| Texto del ejercicio |
= = =

Latam OpenAI alcanza el top 5 de ingresos en Brasil y la soberanía de datos queda pendiente
Brasil es el quinto mercado global de OpenAI por ingresos y la división empresarial se multiplicó por cinco. Pero el 60% de los datos se procesa en EE.UU. y no hay fecha para infraestructura local.
Brasil dejó de ser solo un mercado de volumen para convertirse en una pieza estratégica del tablero global de OpenAI. La empresa confirmó que el país ya figura entre sus cinco mayores generadores de ingresos a nivel mundial, con una división empresarial que se multiplicó por cinco en el último año, según declaraciones de Oliver Jay, vicepresidente internacional de estrategia y operaciones, a Bloomberg Línea. Los ingresos globales de la compañía, mientras tanto, encaminan hacia los US$ 40.000 millones anuales.

= = =

[Entradas guardadas]
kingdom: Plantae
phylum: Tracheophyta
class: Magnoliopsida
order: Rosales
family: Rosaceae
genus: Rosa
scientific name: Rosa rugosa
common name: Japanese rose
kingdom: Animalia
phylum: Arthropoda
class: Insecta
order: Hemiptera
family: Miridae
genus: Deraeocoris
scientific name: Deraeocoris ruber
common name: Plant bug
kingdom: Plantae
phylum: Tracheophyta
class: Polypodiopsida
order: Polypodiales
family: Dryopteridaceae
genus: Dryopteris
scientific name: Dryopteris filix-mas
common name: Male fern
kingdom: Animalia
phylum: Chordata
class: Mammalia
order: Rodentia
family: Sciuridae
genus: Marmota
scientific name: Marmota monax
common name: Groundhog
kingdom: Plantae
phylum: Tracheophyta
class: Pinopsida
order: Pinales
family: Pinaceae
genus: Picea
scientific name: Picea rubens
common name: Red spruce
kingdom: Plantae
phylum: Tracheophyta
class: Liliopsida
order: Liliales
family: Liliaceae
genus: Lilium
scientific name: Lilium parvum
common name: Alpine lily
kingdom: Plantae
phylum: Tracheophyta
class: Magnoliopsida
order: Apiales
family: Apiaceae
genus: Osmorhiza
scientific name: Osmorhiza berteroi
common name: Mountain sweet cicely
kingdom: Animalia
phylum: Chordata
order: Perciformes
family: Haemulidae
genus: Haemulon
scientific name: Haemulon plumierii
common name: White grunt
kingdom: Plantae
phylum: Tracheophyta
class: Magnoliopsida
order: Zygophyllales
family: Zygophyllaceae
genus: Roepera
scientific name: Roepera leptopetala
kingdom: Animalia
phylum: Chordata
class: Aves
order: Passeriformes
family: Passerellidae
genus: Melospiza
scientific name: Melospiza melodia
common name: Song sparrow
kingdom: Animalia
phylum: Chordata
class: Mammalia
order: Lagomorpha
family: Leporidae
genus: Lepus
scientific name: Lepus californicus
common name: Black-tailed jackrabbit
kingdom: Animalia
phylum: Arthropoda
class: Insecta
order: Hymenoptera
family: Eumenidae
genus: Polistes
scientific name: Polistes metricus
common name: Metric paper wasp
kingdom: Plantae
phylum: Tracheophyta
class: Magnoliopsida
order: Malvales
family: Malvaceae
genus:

= = =

| Tareas para resolver |
1. Indica si cada afirmación coincide con el texto sobre OpenAI en Brasil y responde sí o no, citando literalmente las palabras del texto que lo deciden: (a) Brasil está entre los cinco países que más ingresos generan a OpenAI. (b) La mayor parte de los datos se procesa en Brasil. (c) Ya existe una fecha para contar con infraestructura local.
2. Retoma el texto sobre OpenAI en Brasil y prosíguelo a partir de su última oración.

| Respuestas escritas |
1.
(a) Sí: «el país ya figura entre sus cinco mayores generadores de ingresos a nivel mundial».
(b) No: «el 60% de los datos se procesa en EE.UU.».
(c) No: «no hay fecha para infraestructura local».

2.
El salto no es solo financiero. Los usuarios brasileños envían alrededor de 215 millones de mensajes diarios a ChatGPT, un 53 % más que los 140 millones registrados a finales de 2025, y la base de usuarios casi se duplicó en ese periodo, manteniendo al país entre los tres mayores del mundo por tráfico, solo detrás de Estados Unidos e India. El portugués es ya el tercer idioma más usado en la plataforma.
De la adopción a la implementación
La apertura de la primera oficina comercial de este formato fuera de Estados Unidos —en São Paulo— responde a una apuesta por convertir esa masividad en contratos corporativos. Jay fue explícito: “Una gran parte de los equipos que estamos contratando son ingenieros de implementación, que ayudan a las empresas a obtener valor de verdad”. El cuello de botella ya no es el modelo, sino la integración.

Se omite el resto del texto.